GIVEN ENTRIES START

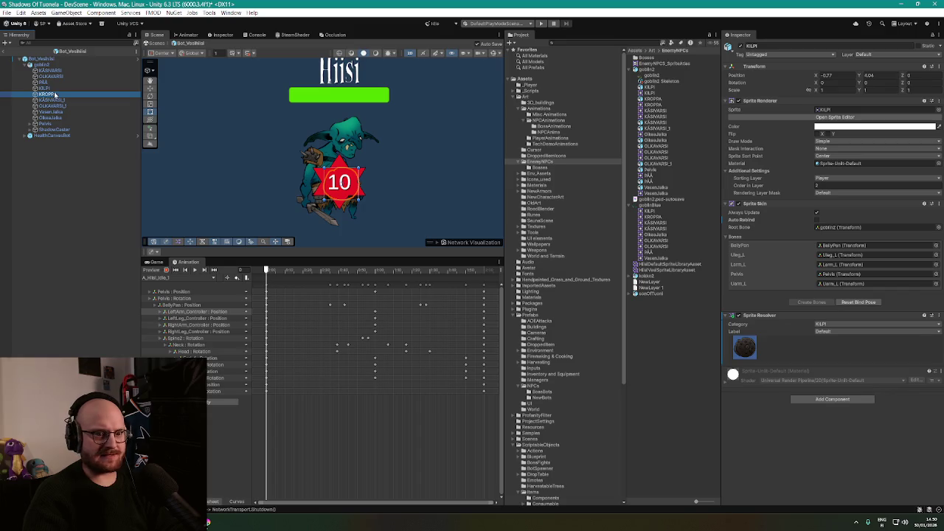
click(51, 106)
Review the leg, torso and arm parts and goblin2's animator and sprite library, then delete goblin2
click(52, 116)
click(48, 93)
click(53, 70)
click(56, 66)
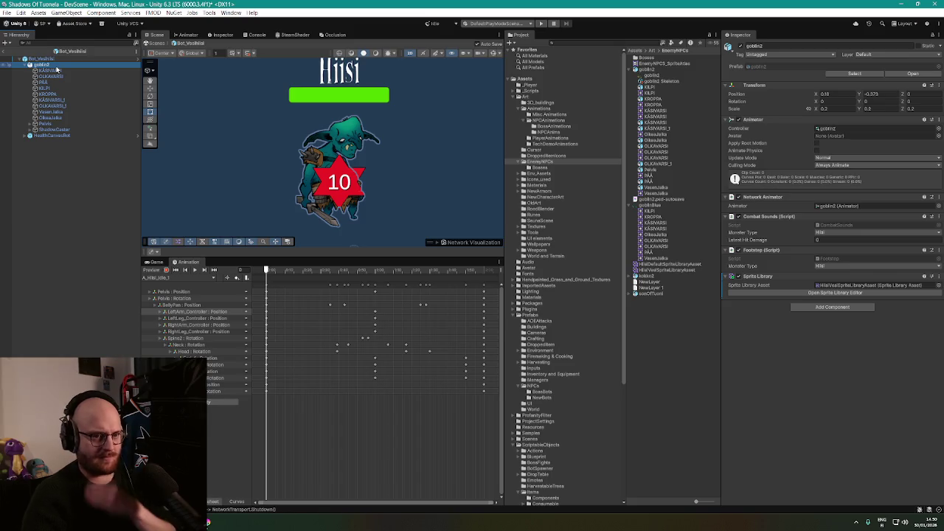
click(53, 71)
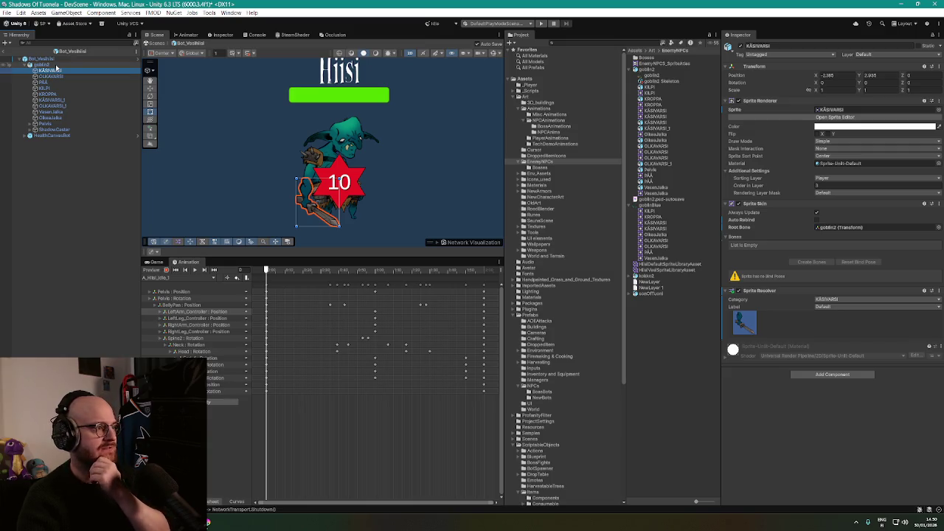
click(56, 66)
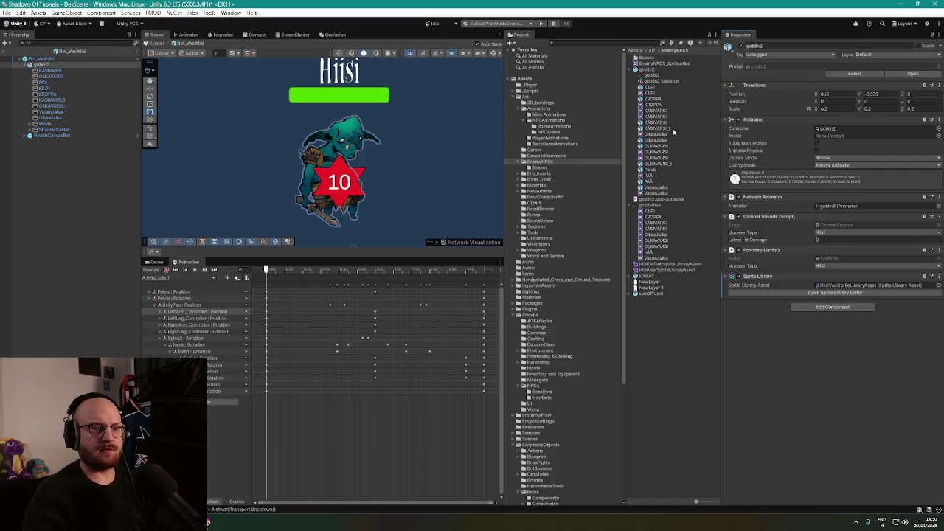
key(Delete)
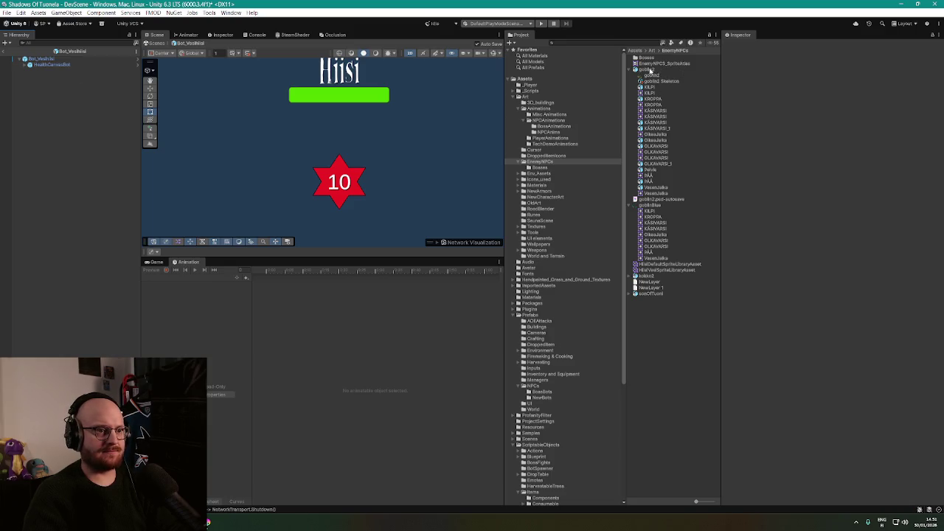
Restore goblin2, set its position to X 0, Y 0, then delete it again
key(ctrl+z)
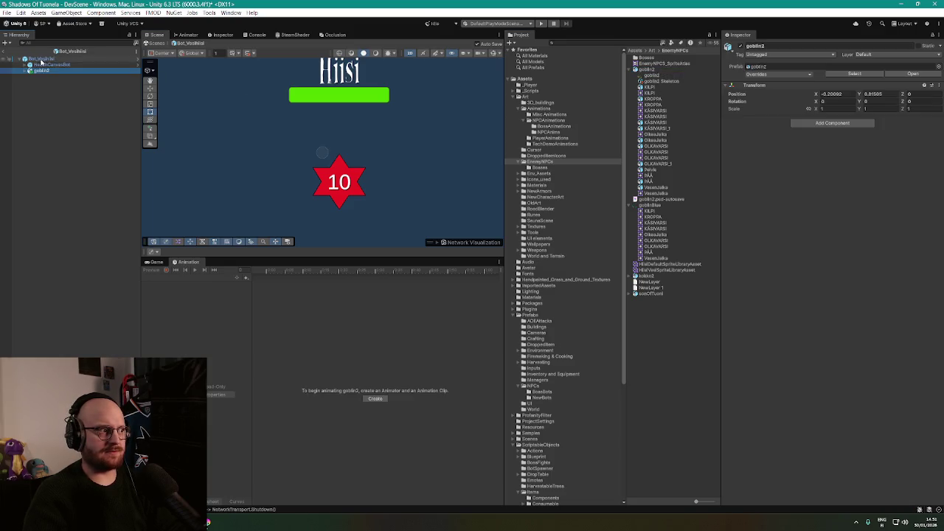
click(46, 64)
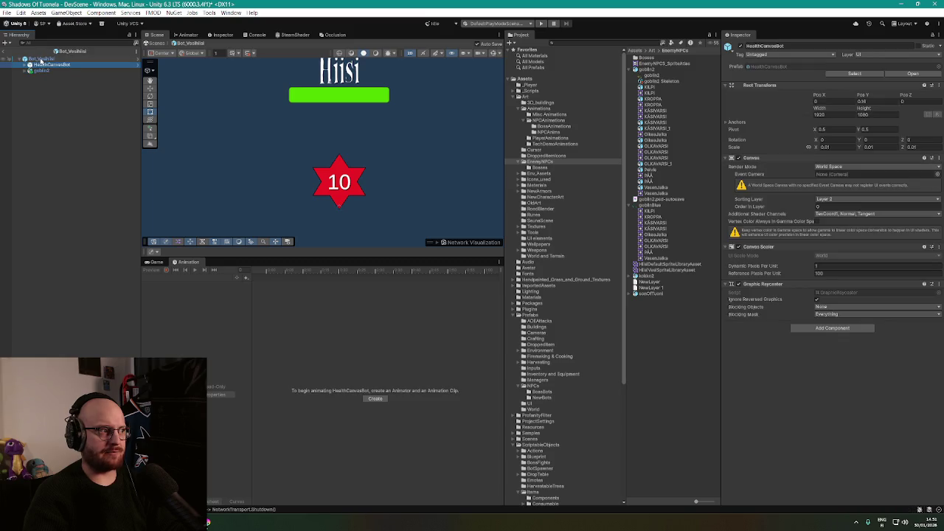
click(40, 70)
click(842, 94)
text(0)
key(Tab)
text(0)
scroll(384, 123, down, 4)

GIVEN ENTRIES END
GIVEN ENTRIES START

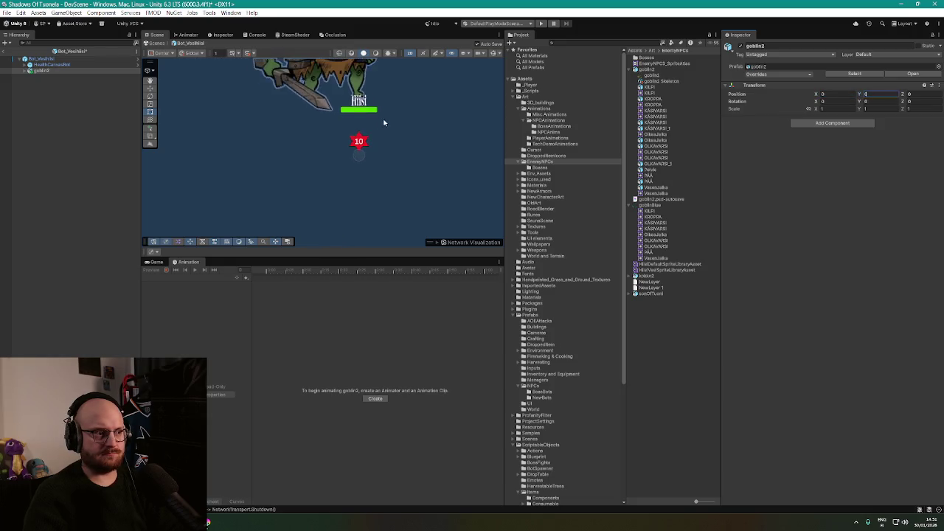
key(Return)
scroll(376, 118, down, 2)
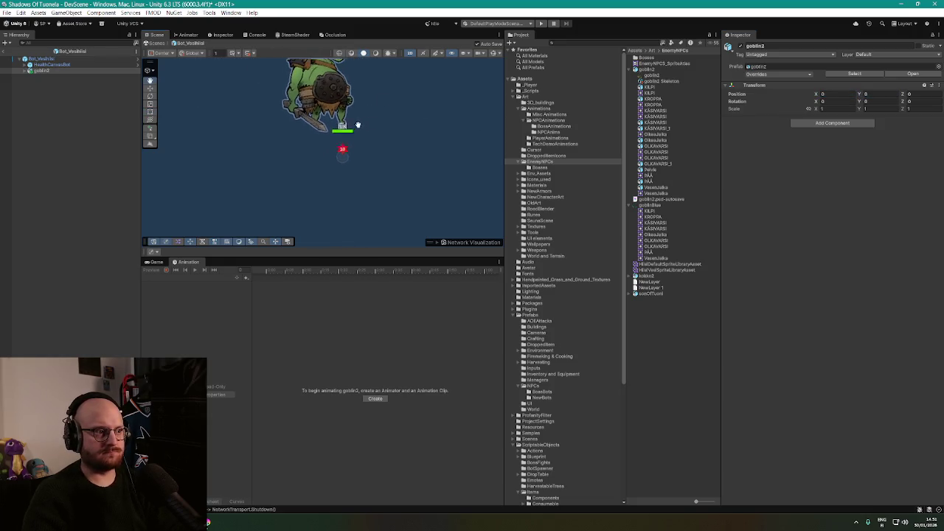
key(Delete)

GIVEN ENTRIES END

**WHAT THE TASK REQUIRES**
Using the listing above, locate the lines that hold "click" and copy each one.

**ANSWER FOR THE TASK**
click(51, 106)
click(52, 116)
click(48, 93)
click(53, 70)
click(56, 66)
click(53, 71)
click(56, 66)
click(46, 64)
click(40, 70)
click(842, 94)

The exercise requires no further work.